Following an international outcry, her death sentence was overturned by the Sudanese appeals court, but she was re-arrested on attempting to leave the country, apparently over her documentation. Dr Ibrahim (pictured) was then freed, and is now reportedly at the US Embassy in Khartoum.
International pressure on the government intensified after it was revealed that Dr Ibrahim was recently forced to give birth to her daughter while shackled to the floor of the hospital wing of a prison in Omdurman.
The BMA wrote to the Sudanese president to express its ‘profound abhorrence’ at the sentence, and called for Dr Ibrahim’s immediate and unconditional release.
Under Sudanese law, the original death sentence was to be preceded by 100 lashes on the grounds that her marriage to a Christian man was void under Shari’a law.
It can sometimes be hard to imagine how writing a letter or signing a petition can have an impact on a government with such an appalling human rights record.
But there had in fact been precedents of punitive sentences being overturned. In a recent Guardian article, Nesrine Malik, discussing the application of Islamic law in the country writes: ‘When these cases are brought to court, authorities in sudden fits of piety pass the harshest sentences, ones rarely carried out, to prove that the Islamic project still exists.’
The petition at change.org now has more than a million signatures. Organisers say that although Dr Ibrahim no longer appears to be under threat of execution, the campaign should continue until she is definitely free from threats to her liberty and wellbeing.
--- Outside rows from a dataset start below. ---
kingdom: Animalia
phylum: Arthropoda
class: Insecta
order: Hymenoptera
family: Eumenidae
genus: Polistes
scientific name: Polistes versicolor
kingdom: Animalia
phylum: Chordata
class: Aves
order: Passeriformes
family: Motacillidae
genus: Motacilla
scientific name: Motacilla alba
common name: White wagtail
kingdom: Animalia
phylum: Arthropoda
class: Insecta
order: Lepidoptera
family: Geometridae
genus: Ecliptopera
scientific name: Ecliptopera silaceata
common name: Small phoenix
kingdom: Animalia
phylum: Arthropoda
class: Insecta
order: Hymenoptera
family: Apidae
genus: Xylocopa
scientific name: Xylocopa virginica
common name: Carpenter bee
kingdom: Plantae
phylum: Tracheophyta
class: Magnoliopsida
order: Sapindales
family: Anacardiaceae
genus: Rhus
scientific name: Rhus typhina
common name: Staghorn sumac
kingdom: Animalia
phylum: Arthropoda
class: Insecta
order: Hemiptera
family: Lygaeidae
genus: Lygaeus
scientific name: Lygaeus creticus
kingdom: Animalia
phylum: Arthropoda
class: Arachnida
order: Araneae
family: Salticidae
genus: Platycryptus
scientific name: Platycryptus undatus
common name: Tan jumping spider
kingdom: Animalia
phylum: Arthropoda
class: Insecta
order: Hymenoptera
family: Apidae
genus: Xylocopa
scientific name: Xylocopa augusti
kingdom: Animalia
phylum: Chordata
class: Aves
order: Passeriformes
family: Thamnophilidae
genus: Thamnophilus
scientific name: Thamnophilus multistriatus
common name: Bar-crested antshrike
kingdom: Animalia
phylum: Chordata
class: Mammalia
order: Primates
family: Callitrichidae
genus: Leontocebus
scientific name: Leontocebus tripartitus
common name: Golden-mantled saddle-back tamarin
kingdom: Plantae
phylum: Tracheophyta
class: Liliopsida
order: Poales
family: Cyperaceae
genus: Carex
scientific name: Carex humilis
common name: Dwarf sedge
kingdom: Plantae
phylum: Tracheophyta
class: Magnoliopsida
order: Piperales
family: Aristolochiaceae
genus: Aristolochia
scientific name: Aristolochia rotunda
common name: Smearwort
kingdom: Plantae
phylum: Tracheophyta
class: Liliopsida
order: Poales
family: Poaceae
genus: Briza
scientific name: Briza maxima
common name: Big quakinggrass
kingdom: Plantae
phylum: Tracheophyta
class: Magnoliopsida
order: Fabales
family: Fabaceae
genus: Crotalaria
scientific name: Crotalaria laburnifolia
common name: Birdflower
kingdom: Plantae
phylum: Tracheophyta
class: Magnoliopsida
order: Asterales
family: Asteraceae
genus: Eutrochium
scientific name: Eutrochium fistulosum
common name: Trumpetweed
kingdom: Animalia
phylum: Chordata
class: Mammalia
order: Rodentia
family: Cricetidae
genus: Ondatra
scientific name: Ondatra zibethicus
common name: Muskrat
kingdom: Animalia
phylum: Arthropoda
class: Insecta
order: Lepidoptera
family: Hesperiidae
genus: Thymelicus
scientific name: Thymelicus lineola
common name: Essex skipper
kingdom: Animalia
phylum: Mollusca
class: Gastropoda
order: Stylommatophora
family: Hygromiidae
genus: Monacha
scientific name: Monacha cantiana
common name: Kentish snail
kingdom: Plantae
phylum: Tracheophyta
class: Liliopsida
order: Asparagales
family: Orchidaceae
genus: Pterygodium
Amnesty, which is campaigning on the issue, has decades of experience in pursuing similar cases of injustice. It has welcomed Dr Ibrahim’s release but says it will continue to urge the Sudanese authorities to repeal provisions that criminalise acts of apostasy and adultery so no-one else has to endure the same ordeal.
Please do get involved and maintain the pressure to allow Dr Ibrahim to live her life and practise medicine freely.